I know what I need to do in my Language Arts classroom.  I must create a safe environment conducive to learning, give each student an equal educational opportunity, differentiate, and assess progress.  At the same time, I should support school-wide goals, rules, and expectations.  I feel as if I accomplish these items.  However, I do feel like school-wide efficacy may be lacking.  Meaning, I do not believe 100% of our staff is implementing all rules, using each instructional minute wisely, or believing in the power to educate all students.  I cannot say with confidence that each teacher at my school is teaching with the passion needed to close the educational gap.  With this said, I must not add to a positive school-wide efficacy.

So how can we ensure each teacher is "successful" in their individual classroom?  (Success being based on implementing school-wide expectations, closing the gap, and providing a safe environment) How can we build confidence in one another at a job site?

Tuesday, June 14, 2011

An Effective School Defined

Chapter one opens with a definition of 'effective school.'  Interestingly enough, it is also repeated on page 15.  Without a true understanding of what effective schools are, how they progress, and what is required of a staff, it will be hard to follow and comment on this blog.  SO, here's a definition according to, What Effective Schools Do: Re-Envisioning the Correlates.  "The effective school is characterized by high overall student achievement with no significant gaps in that achievement across the major subgroups in the student population.  The effective school is built on a foundation of high expectations, strong leadership, unwavering commitment to learning for all, collaboration, differentiated instruction, and frequent monitoring of student progress," (2011, p. 15).

While I was initially turned on to this book by my principal, I can't help but notice the significance of the work and the ability of the messages to be applied to higher education and  workforce education.  While studying at CSU, I'm constantly driven by amazing class facilitators to collaborate, to fulfill high expectations of self-directed learning outside of the classroom, and to recognize and address the varying learning styles amongst ourselves, or future students.  With the AET degree, we have the ability to teach, facilitate learning, or mentor "learners" in a million settings.  What has intrigued me throughout the program is the number of ways each of us envisions using the degree.  Students will continue working to educate employees of corporate America; some will strive to stay on top of their careers at local community colleges; still, others will take educational leadership roles and positions we've yet to discover.

While the need for education varies, the strong pillars remain: "learning-for-all mission, the focus on results, and the twin pillars of quality and equity," (p. 15).

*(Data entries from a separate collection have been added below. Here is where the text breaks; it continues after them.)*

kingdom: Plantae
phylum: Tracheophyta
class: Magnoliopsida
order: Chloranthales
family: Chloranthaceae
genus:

Looking back at the definition for effective schools, how could these core concepts relate to your employer?  Future employer?  Life experiences?

Monday, June 13, 2011

What Effective Schools Do: Re-envisioning the Correlates

I'm elated to disclose my new position at OCMS.  For the 2011-2012 school year, I am a mentor teacher!  This means I will teach my Reading 3 kiddos for four hours a day, and I will mentor and co-teach a small group of teachers for the remaining three hours.  Because of this new responsibility, I am eager to brush up on the most effective strategies for instruction and working with adults.  A wise woman advised me to read this book.  As I venture through the material, I will be posting ideas, favorite quotes, application questions/strategies, and more on this blog.  Feel free to comment and add insight.